The East Tennessee Resources Agency will manage Lakeway Transit, which will have three hour-long fixed routes inside the Morristown city limits. That means the longest possible wait for riders will be 30 minutes, according to Rich DesGrosseilliers, Lakeway Area Metropolitan Transportation Planning Organization director.
Lakeway Transit buses will transport passengers from 7 a.m. to 6 p.m. on weekdays. The routes were designed to service major healthcare and shopping destinations, along with low-income housing.
Monthly passes for adults will cost $40. Monthly passes for students, children, senior citizens and people with disabilities will cost $20. Pay-as-you-go fares for adults will cost $1.50. Pay-as-you-go fares for students, children, seniors and the disabled will be 75 cents. Transfers will cost an additional 50 cents.
Children under age 12 must be accompanied by an adult. All riders who don’t have a monthly pass must have the exact change. The buses are equipped with a wheelchair lift. And while transportation to shopping centers and grocery stores is a primary Lakeway Transit focus, passengers may bring on board only the number of packages or items they can carry in one trip.
DesGrosseilliers says that bus drivers, at their discretion, may deviate slightly off the routes for passengers with serious disabilities but deviations will not be routine because drivers must maintain the one-hour route travel time.
The latest delay involved the bus shelters, which will be erected near the Hamblen County Health Department, at Walters State Community College and at Volunteer Blind Industries. The company that fabricates the shelters temporarily closed as a result of the coronavirus pandemic, according to DesGrosseilliers, who says he expects the shelter components to arrive next week.

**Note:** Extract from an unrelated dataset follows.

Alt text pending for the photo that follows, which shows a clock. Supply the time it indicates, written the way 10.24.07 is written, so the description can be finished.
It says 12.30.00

He says the pandemic also slowed the flow of federal and state grant funds to different agencies. DesGrosseilliers says the original plan was to hold a series of public-information forums earlier, but the 10-person cap on public meeting caused delays.

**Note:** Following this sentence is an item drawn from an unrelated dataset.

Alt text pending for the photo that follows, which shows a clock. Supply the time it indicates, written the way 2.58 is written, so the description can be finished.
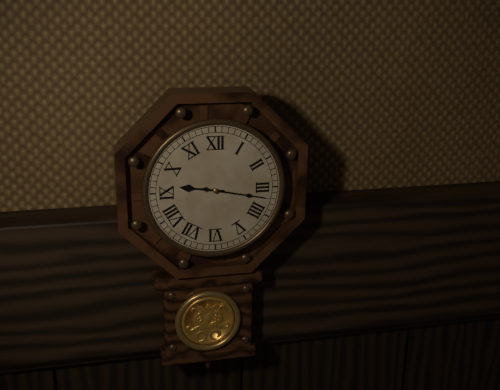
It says 9.17
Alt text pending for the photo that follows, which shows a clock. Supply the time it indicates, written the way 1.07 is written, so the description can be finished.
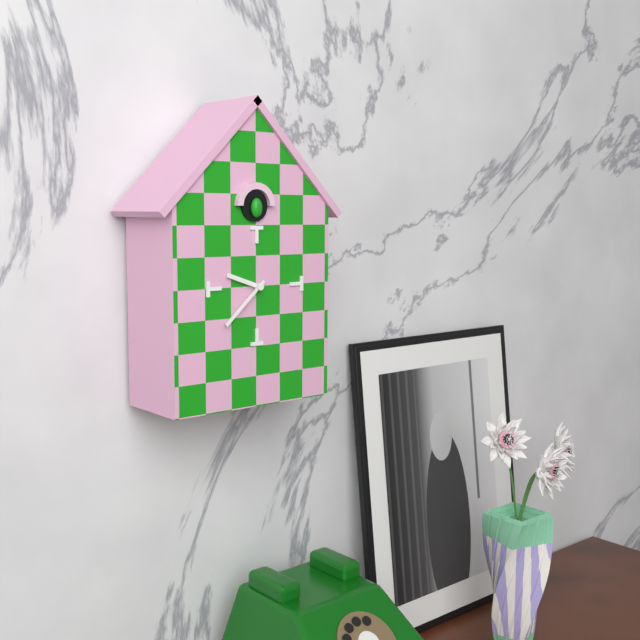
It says 9.38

Drivers have already traveled the routes to ensure they can make the loop in an hour, but more formal driver training will begin next week.
Money to fund Lakeway Transit will not come directly from Morristown taxpayers. In 2002, after Morristown was recognized as the center of a so-called Metropolitan Statistical Area, the city began receiving between $400,000 and $500,000 each year in mass-transit funds as an entitlement from the federal government. That’s about half of the estimated cost.
State government will fund 25 percent of Lakeway Transit. The remaining 25 percent will come from ETHRA, according to DesGrosseilliers.